Buffett Becomes Apple’s 56th Largest Shareholder With $1 Billion Investment
America’s best known investor has largely avoided the technology industry, saying it’s hard to tell which tech companies will survive in the long run.
Warren Buffett’s Berkshire Hathaway has bought over $1 billion worth of Apple shares, propelling the tech-shy octogenarian billionaire into the top flight of Apple shareholders.
The company bought 9.8 million Apple shares sometime in the first three months of this year, according to a regulatory filing, paying just over $1 billion. A billion dollars would be a big investment for most people, but in the case of Warren Buffett — and Apple — it’s more like a toe dipped in the water. Apple is still not among Berkshire’s largest holdings, and even with a billion-dollar holding, Berkshire is only Apple’s 56th largest investor, according to data compiled to Bloomberg, owning just 0.18% of all Apple shares.

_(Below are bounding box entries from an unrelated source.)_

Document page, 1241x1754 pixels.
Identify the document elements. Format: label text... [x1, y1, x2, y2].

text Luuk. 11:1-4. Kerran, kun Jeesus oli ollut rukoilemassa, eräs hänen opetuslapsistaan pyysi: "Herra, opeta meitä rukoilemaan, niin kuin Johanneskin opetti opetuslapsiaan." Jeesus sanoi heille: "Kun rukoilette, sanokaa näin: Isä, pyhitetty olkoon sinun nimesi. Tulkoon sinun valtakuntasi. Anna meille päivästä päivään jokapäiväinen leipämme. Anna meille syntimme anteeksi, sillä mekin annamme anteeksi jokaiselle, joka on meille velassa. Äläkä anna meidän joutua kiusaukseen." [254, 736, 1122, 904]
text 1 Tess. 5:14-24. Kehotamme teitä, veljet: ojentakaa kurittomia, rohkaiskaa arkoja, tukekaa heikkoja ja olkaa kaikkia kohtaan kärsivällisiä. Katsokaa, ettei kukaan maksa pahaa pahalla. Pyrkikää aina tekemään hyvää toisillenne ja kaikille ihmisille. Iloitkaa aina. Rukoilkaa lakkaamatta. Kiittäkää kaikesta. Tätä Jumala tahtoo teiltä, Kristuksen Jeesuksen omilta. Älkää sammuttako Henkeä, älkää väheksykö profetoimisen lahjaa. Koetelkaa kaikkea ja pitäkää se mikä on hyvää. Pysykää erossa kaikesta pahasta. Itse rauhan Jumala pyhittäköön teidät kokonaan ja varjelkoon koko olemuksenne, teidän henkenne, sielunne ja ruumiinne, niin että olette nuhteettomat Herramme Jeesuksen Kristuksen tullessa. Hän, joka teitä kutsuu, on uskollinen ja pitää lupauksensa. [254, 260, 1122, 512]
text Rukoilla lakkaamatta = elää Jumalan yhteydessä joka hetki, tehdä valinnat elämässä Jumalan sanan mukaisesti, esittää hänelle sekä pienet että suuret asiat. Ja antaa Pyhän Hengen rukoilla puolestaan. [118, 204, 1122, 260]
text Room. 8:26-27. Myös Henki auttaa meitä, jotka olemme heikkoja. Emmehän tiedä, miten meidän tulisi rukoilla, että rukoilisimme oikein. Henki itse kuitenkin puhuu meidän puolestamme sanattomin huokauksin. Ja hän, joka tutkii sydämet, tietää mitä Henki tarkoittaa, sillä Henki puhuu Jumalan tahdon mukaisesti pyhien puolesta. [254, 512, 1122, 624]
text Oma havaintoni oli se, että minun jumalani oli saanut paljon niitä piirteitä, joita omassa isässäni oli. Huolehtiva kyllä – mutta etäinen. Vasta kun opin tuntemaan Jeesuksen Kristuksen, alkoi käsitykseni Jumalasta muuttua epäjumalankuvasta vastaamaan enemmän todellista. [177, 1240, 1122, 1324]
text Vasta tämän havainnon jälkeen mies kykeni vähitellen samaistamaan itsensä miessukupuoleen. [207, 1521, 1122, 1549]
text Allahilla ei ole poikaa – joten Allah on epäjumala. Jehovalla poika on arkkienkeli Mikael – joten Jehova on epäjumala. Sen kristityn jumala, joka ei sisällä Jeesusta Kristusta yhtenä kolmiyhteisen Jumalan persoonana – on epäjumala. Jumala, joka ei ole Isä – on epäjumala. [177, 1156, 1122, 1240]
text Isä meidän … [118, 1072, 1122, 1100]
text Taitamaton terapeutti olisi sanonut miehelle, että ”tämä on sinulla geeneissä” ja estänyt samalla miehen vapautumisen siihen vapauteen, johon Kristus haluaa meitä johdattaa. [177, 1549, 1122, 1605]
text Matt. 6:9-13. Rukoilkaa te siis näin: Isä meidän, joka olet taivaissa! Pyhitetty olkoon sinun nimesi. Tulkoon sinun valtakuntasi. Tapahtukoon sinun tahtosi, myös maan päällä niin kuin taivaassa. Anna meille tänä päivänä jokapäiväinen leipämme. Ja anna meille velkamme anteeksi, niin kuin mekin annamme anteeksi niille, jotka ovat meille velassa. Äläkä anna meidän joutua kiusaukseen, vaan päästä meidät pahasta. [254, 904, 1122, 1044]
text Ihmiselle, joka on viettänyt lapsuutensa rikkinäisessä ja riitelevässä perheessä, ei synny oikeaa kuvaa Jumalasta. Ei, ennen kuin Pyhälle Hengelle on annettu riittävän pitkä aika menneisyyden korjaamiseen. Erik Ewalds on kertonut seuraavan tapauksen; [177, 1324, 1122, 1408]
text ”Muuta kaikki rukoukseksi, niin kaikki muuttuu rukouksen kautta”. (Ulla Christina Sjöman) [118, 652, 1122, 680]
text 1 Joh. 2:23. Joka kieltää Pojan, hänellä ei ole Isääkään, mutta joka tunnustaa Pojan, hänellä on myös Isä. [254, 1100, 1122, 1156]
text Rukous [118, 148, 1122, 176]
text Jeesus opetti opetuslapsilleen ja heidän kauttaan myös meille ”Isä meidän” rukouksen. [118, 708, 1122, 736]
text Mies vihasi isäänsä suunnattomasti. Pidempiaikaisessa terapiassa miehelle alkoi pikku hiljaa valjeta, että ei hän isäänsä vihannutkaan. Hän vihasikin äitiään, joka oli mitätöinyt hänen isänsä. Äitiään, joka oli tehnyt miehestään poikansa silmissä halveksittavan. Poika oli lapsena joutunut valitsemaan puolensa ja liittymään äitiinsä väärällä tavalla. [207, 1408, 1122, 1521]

But it’s a noteworthy investment, given that Buffett has largely avoided putting money into the technology industry, even as it has taken on a driving role in the global economy. His only other major tech investment is in IBM, where Berskhire is the largest shareholder, owning about 8% stake in the company that is currently worth about $12 billion.
Buffett told the Wall Street Journal that he did not make the decision to buy the shares for Berkshire Hathaway, implying that the purchase was made by one of two senior lieutenants, Todd Combs or Ted Weschler, who each control billions of dollars of the company’s investments. Buffett told the Journal that the purchase was made without consulting him.
Buffett has said his skepticism of technology companies comes from an uncertainty about which ones will be around for the long run. From web giants like Yahoo to mobile manufacturers like Nokia, rapid changes in the tech landscape can reduce giants to rubble within a decade. Buffett’s investments, from Coca-Cola to Goldman Sachs and railroad operator BNSF, are ones he believes will survive for generations.
“I don’t dwell on glamorous businesses that dramatically changed our lives but concurrently failed to deliver rewards for U.S. investors,” he said in 2000 article for Fortune. “The key to investing is not assessing how much an industry is going to affect society, or how it will grow, but rather determining the competitive advantage of any given company and, above all, the durability of that advantage.”
In late April, Apple reported its first decline in quarterly earnings since 2003, thanks to slowing iPhone sales. But while the global smartphone market is unlikely to surge as it did in the years after the introduction of the iPhone, Apple now earns almost all the industry’s profits, and still sells a mind-bending number of its premium-priced handsets.